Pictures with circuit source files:
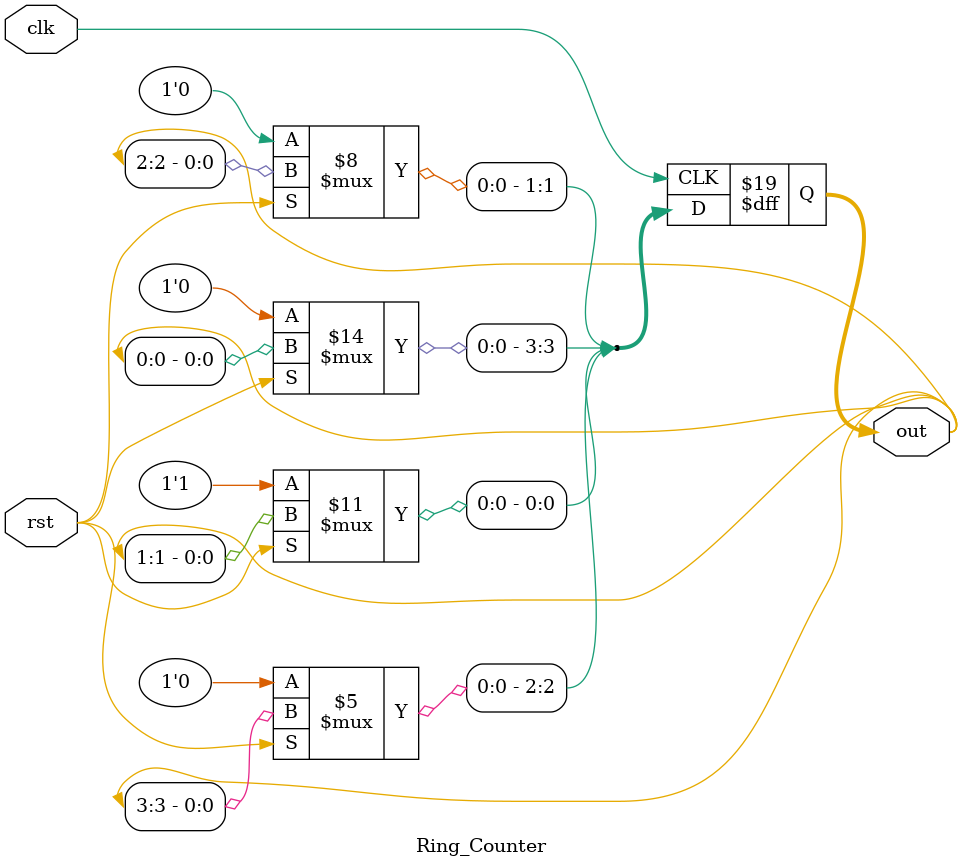
<source format=v>
`timescale 1ns / 1ps


module Ring_Counter(clk, out, rst);
    parameter WIDTH = 4;
    input clk, rst;
    output reg [WIDTH - 1:0] out;
    integer i;
    always @ (posedge clk)
    begin
        if(!rst)
            out <= 1;
        else
        begin
            out[WIDTH - 1] <= out[0];
            for (i = 0; i < WIDTH - 1; i = i + 1)
            begin
                out[i] <= out[i + 1];
            end
        end
    end
endmodule

</source>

▸ ACTIVITY:
All the lines above are to be given again exactly as they read, with the pictures removed.

▸ SOLUTION TO THIS PROBLEM:
<source format=v>
`timescale 1ns / 1ps


module Ring_Counter(clk, out, rst);
    parameter WIDTH = 4;
    input clk, rst;
    output reg [WIDTH - 1:0] out;
    integer i;
    always @ (posedge clk)
    begin
        if(!rst)
            out <= 1;
        else
        begin
            out[WIDTH - 1] <= out[0];
            for (i = 0; i < WIDTH - 1; i = i + 1)
            begin
                out[i] <= out[i + 1];
            end
        end
    end
endmodule

</source>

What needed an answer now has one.